Adversarial parallel multi-agent audit before any “complete” claim

Adversarial parallel multi-agent audit before any “complete” claim

Pattern

When a project crosses into “all features shipped / ready for deploy” territory, dispatch 5 orthogonal agents in parallel BEFORE accepting the completion claim. Single-agent self-review consistently misses entire classes of defect that the 5-axis sweep catches in one round-trip.

Agents to dispatch (parallel)

  1. critic — adversarial review of architectural decisions, unstated assumptions, “this is fine” blindness, what would a Primavera/MS-Project/incumbent user say is missing
  2. edge-case-hunter — mechanical path enumeration: empty/single/many, boundaries, NaN, concurrent access, cross-boundary I/O failures, type coercion at JSON boundaries
  3. pr-review-toolkit:code-reviewer — standards compliance: security, type safety, error handling, tests, naming, style, performance, accessibility
  4. pr-review-toolkit:silent-failure-hunter — error swallowing, empty catch {}, falling back to defaults instead of failing fast, RLS silent-zero-rows mode
  5. Bash sweep — dependency CVE audit (pnpm audit --audit-level high), secret scan, TODO/FIXME residue, drift detection (live counts vs documented), build artifacts vs source

Each agent gets a self-contained prompt with file paths, the explicit bar (“world’s-greatest / zero-compromise / zero-tech-debt”), and a P0/P1/P2 classification request. Results aggregate with high overlap on real defects and low overlap on noise — natural quality signal.

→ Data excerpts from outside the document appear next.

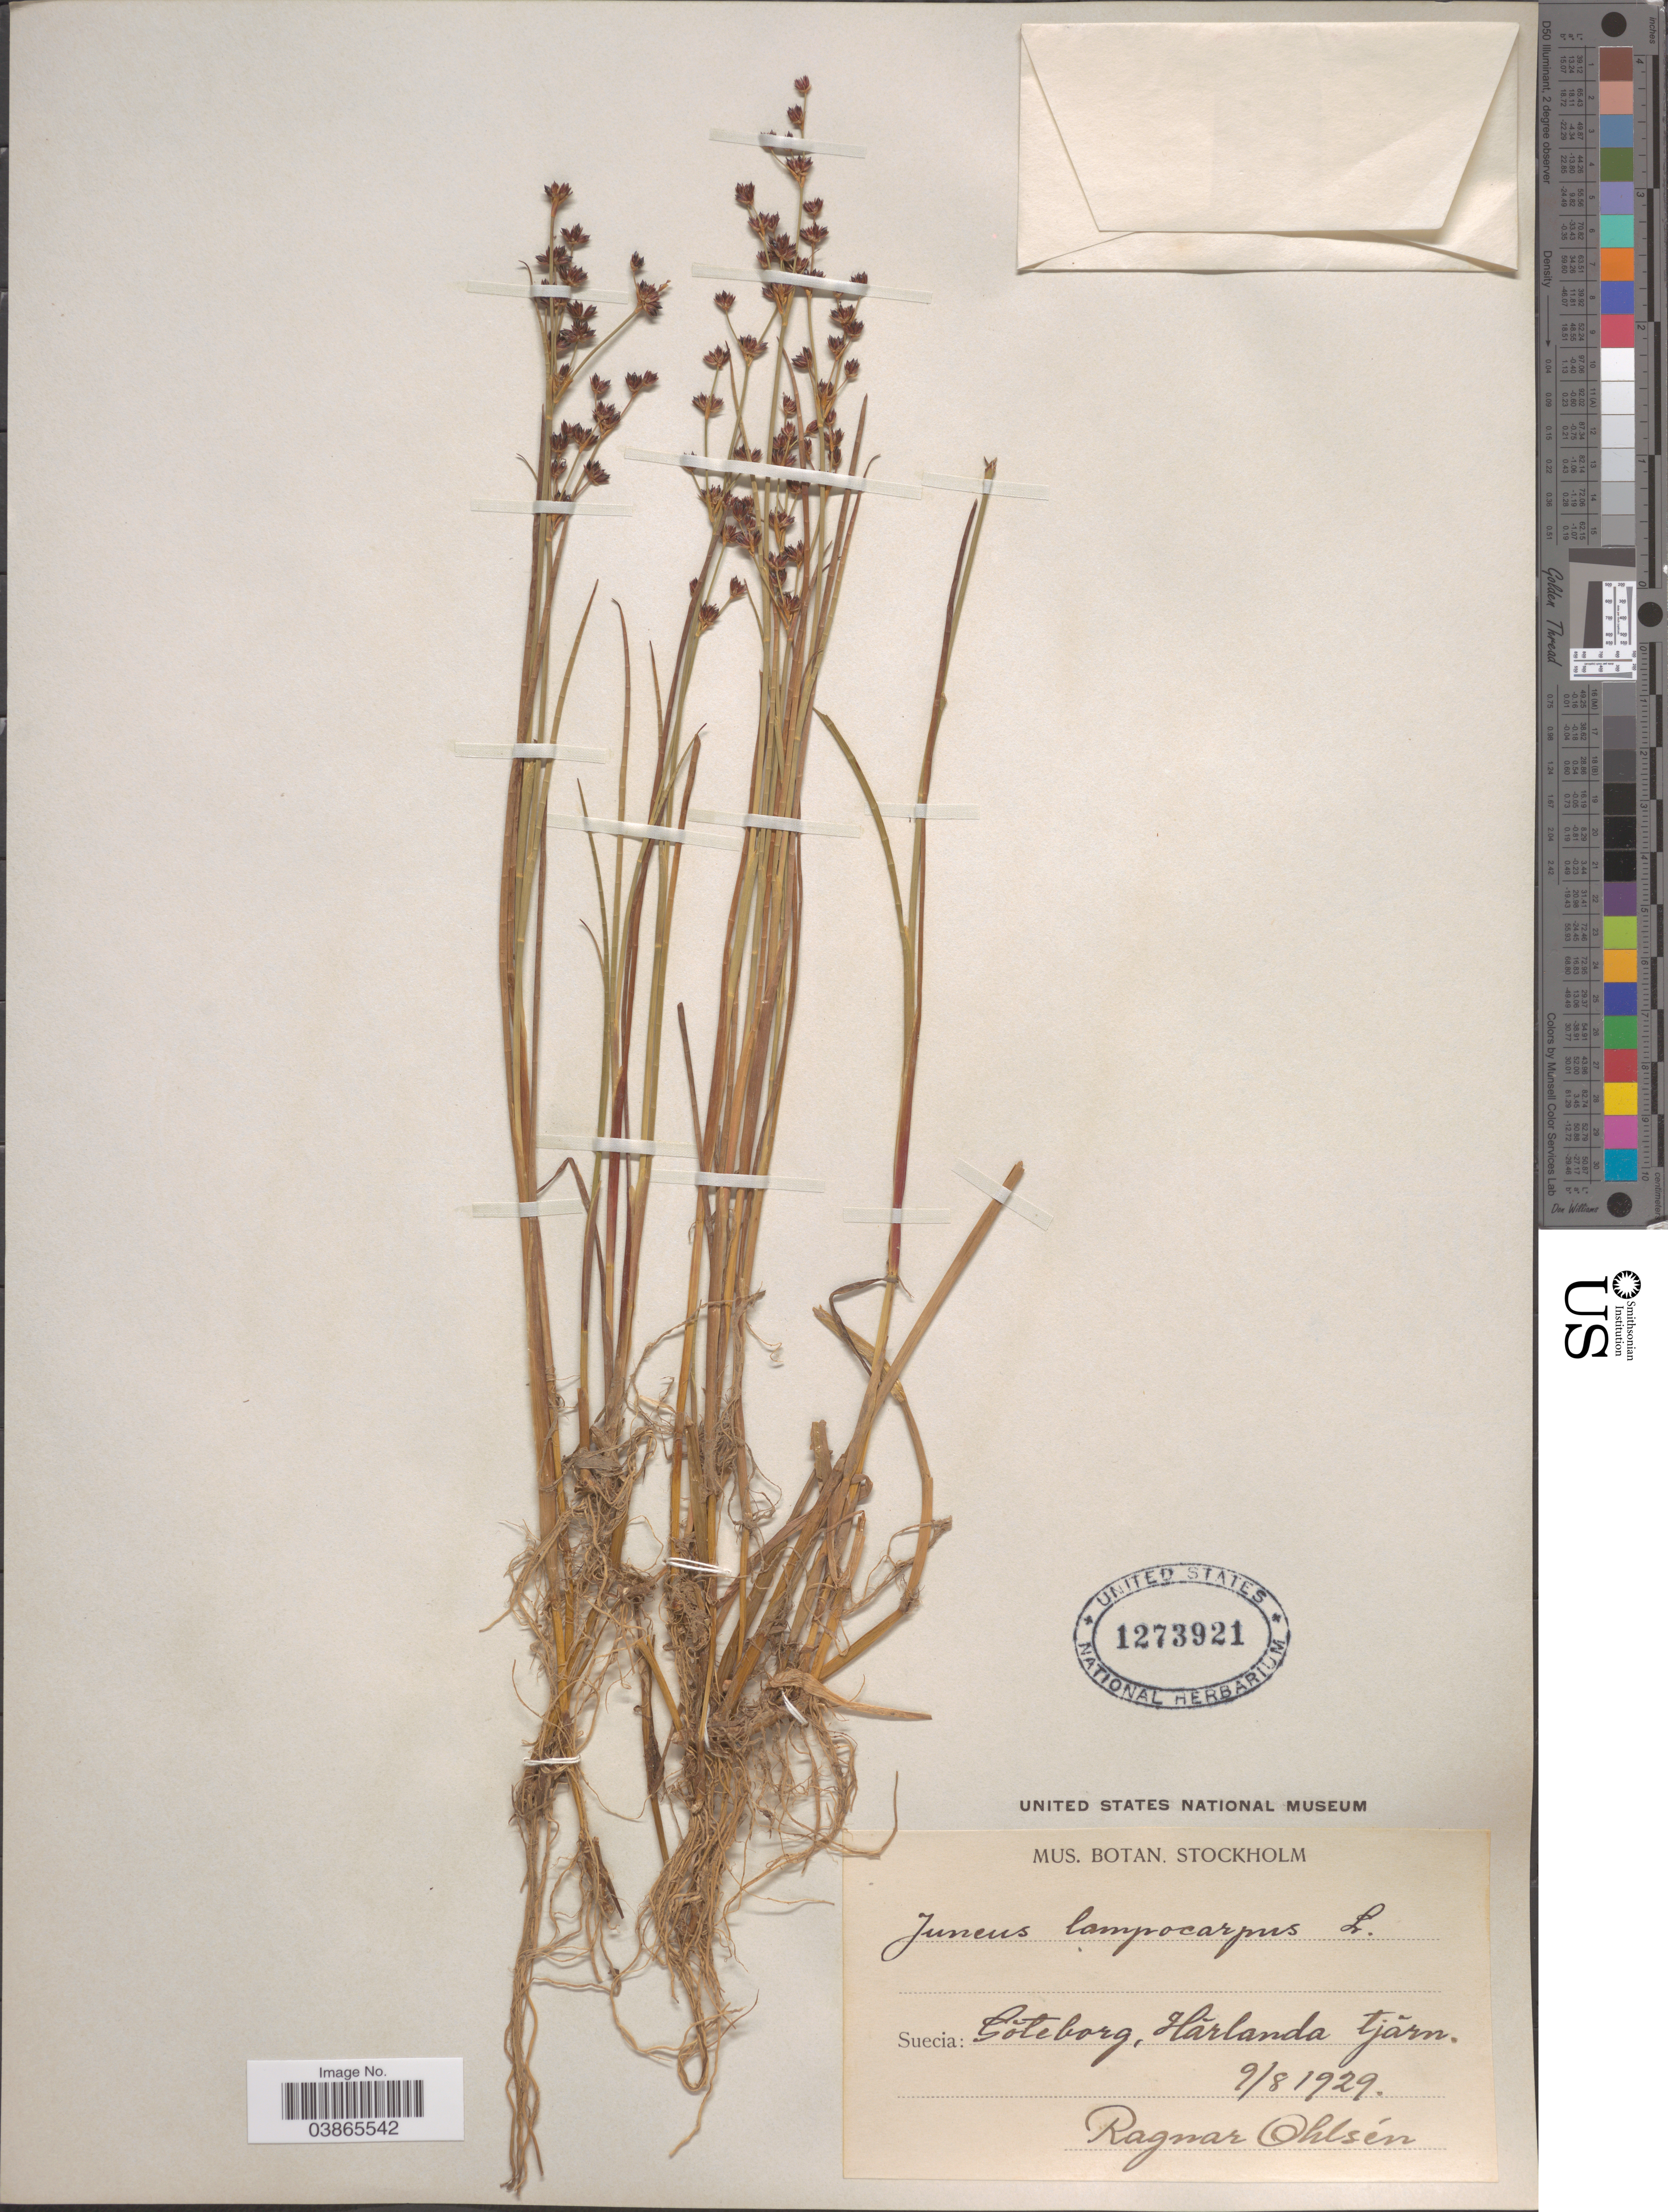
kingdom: Plantae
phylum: Tracheophyta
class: Liliopsida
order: Poales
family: Juncaceae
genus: Juncus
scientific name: Juncus lampocarpus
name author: Ehrh.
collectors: R. Ohlsén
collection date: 1929-08-09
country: Sweden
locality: Suecia: Goteborg, Harlanda tjarn.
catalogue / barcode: US 1273921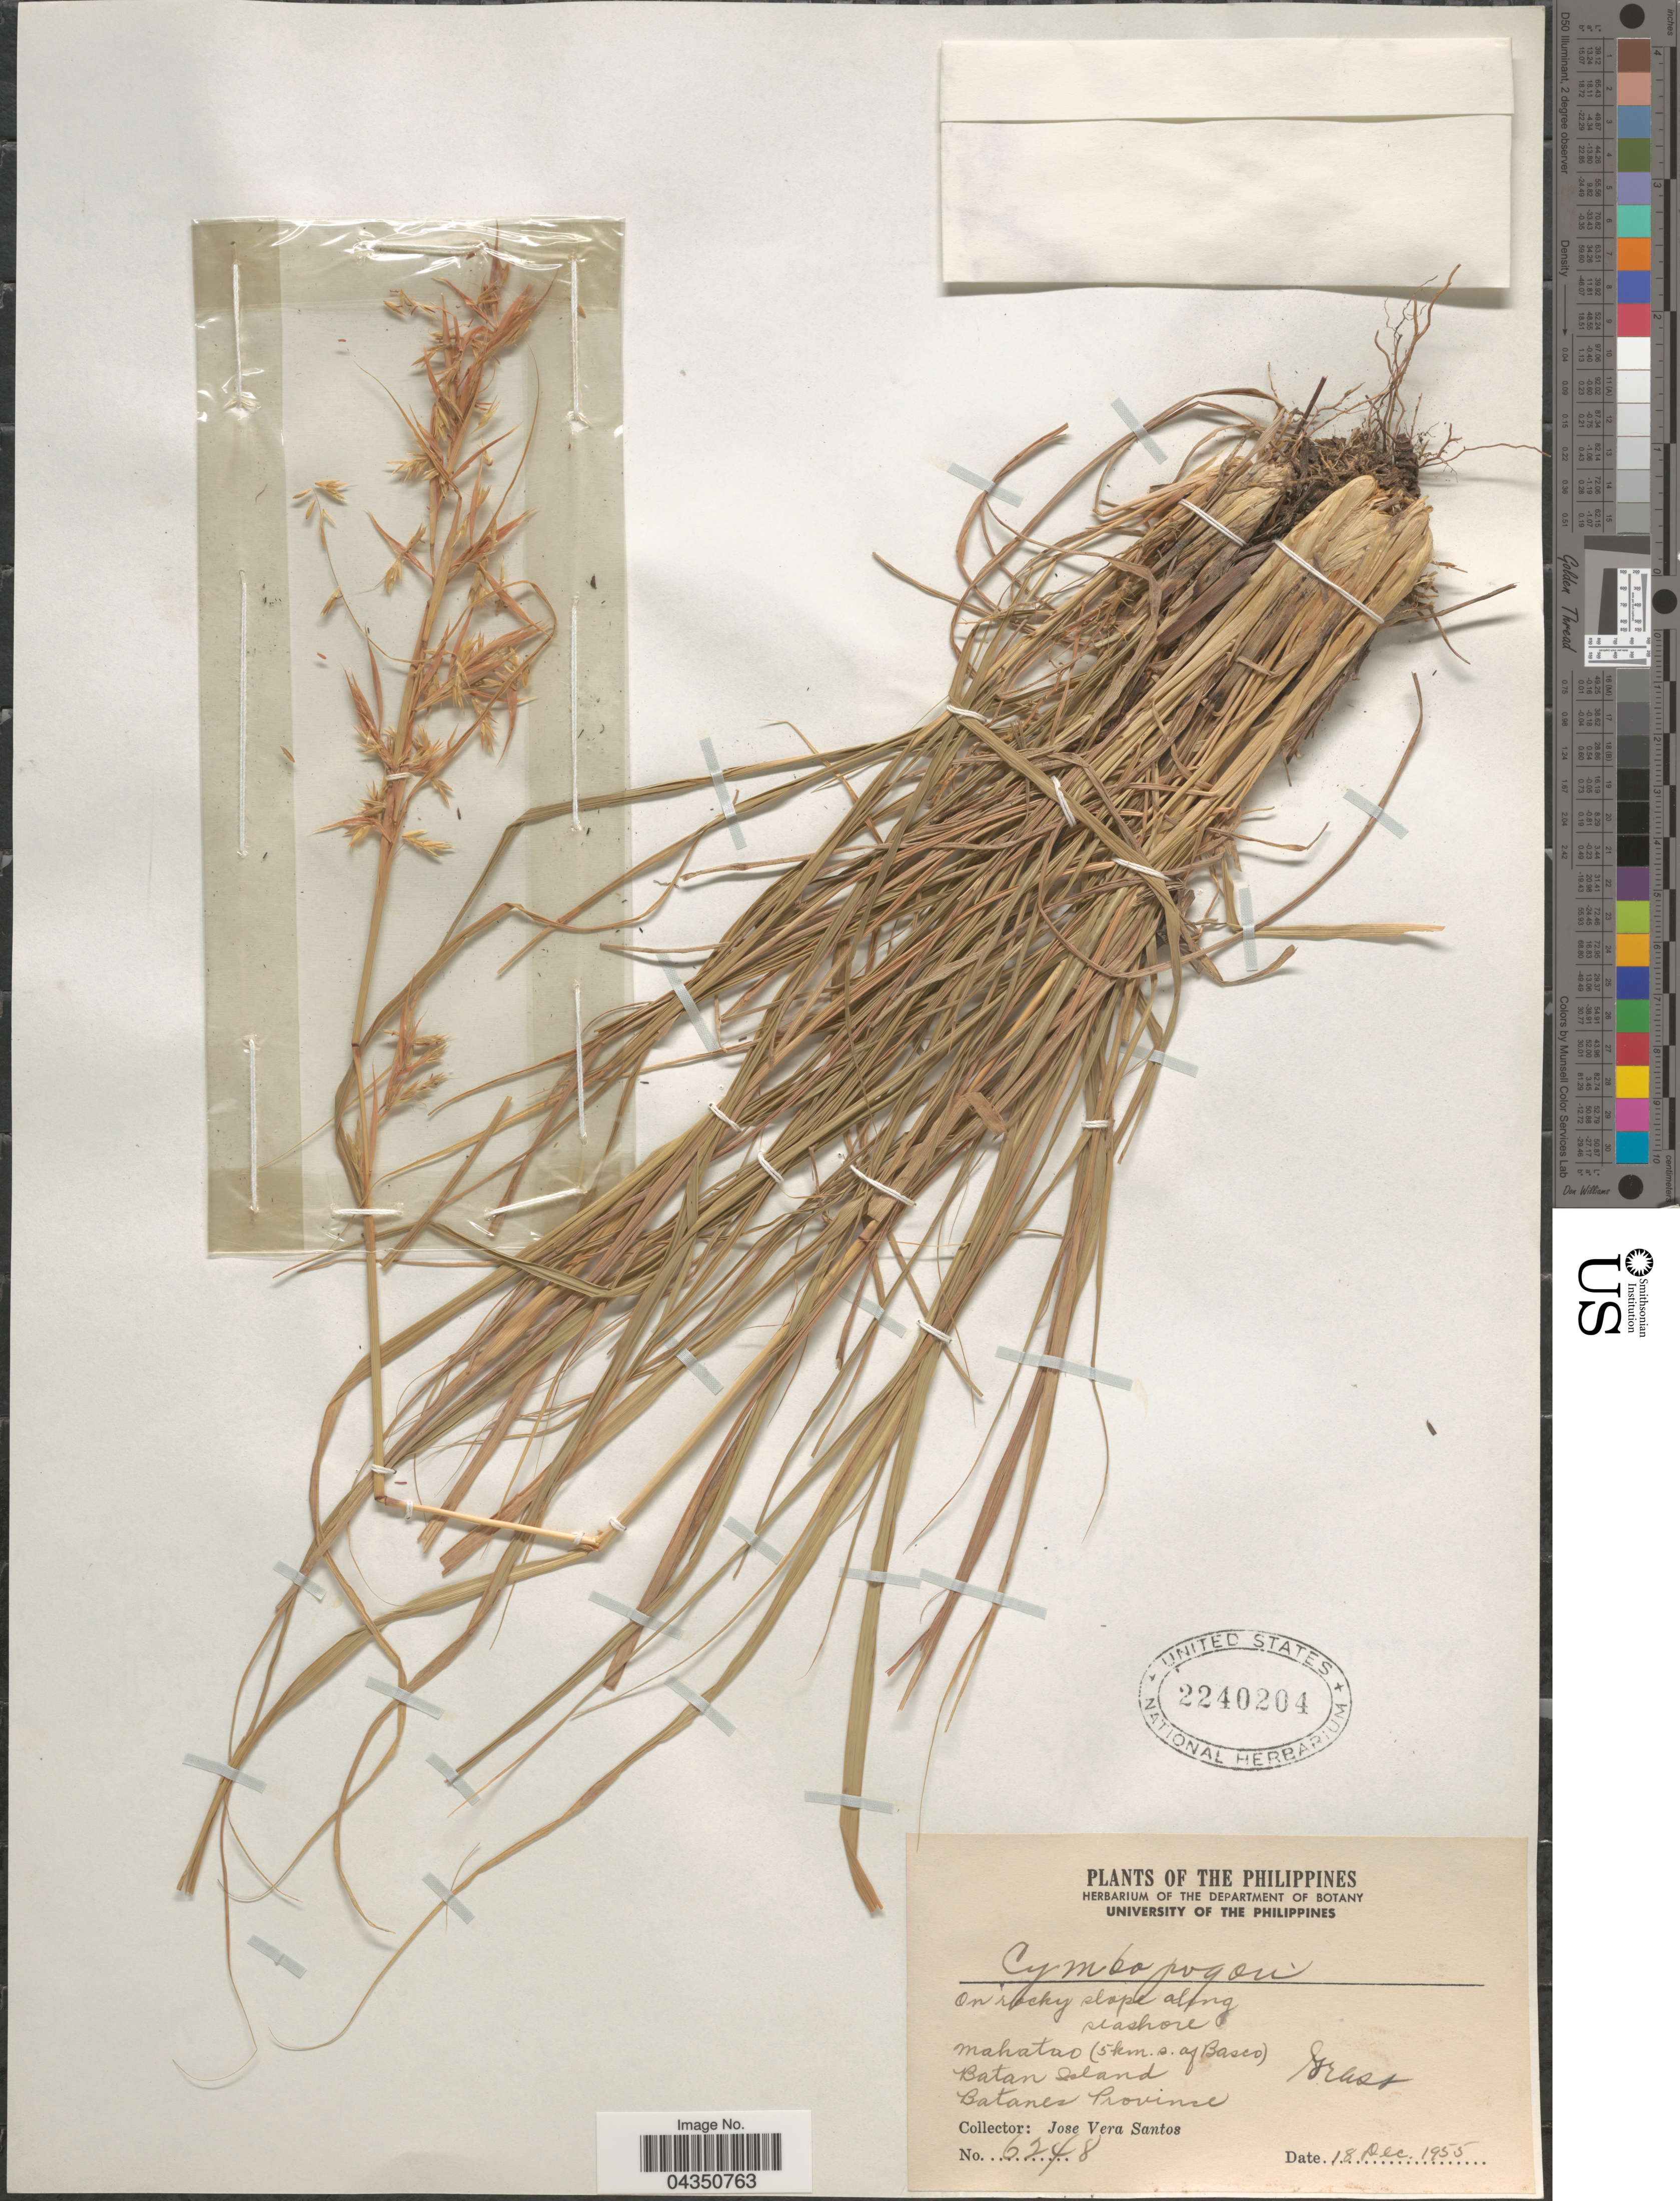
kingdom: Plantae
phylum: Tracheophyta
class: Liliopsida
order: Poales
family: Poaceae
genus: Cymbopogon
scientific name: Cymbopogon sp.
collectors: J. V. Santos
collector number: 6248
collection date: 1955-12-18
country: Philippines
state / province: Cagayan Valley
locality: Mahatao (5km.s.of Basco). Batan Island. Batanes Province.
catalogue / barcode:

Evidence (R-Plan Wave 6, 2026-05-02)

After 5 build waves shipped + my own setup-curator gate PASS, I claimed pre-pilot ready. AJ asked for a quality audit. The 5-agent dispatch found 4 P0 + 11 P1 + 13 medium findings — none surfaced by single-agent self-review:

  • CVE upgrade (drizzle-orm 0.36 SQL-injection, GHSA-gpj5-g38j-94v9) — caught by Bash dep audit, missed by code-reviewer
  • RLS PII gap (4 tables had no row-level security; any auth user could SELECT * FROM "user" and read every email/role) — caught by critic
  • Silent failure CRITICAL (wrap() used console.error — every unexpected Server Action error invisible in production) — caught by silent-failure-hunter
  • Stale syncing queue rows never recovered after tab crash mid-drain → silent data loss — caught by edge-case-hunter
  • Photo Blob > 1MB queued offline permanently fails forever (no compress before presign) — caught by edge-case-hunter
  • Service-worker cache leak between users on shared tablet — caught by code-reviewer
  • Open-redirect via callbackUrl — caught by critic
  • progress_entries_insert admin bypass violating ADR — caught by critic
  • 9 sites of .includes("duplicate") substring-match for unique-violation — caught by code-reviewer + silent-failure-hunter (overlap = strong signal)

When to apply

  • Before any “this is complete” / “ready for pilot” / “ready to merge” assertion on substantive work (>1000 lines or multi-feature)
  • Before any tagged release
  • When AJ asks for “world’s-greatest / zero-compromise / zero-tech-debt confirmation”
  • After a substantive refactor or wave-close

When to skip

  • Trivial changes (typo fixes, comment updates)
  • Single-file edits with <100 lines diff
  • Pure exploration sessions with no shipping intent

Cost

Each agent costs 5-10k tokens of model output. Bash sweep is free. Total ~50k tokens for the 5-axis sweep. Compared to the cost of shipping a P0 to pilot users and rebuilding trust — trivial.

Failure mode if skipped

The audit catches what self-review misses BY DESIGN — the agents have orthogonal evaluation lenses. Skipping = guaranteed P0 in production within first month of pilot. Memory for AJ’s “world’s greatest” bar is non-negotiable.

  • Pristine Sweep (workspace memory pristine-sweep-protocol.md) — single-axis cleanliness check; complementary, not substitute
  • Setup-curator 8-point gate — file-hygiene only; does not find correctness/security defects
  • Single-pass code-review agent — useful for incremental PRs but insufficient for wave-close

Routing recommendation

Codify as either:

  • New Tier 1 directive: “Before any ‘this is complete’ assertion on substantive work, dispatch 5-agent parallel adversarial audit. Skipping requires explicit AJ override.”
  • New skill pre-deploy-audit — bundles dispatch + dedup + remediation + commit pattern.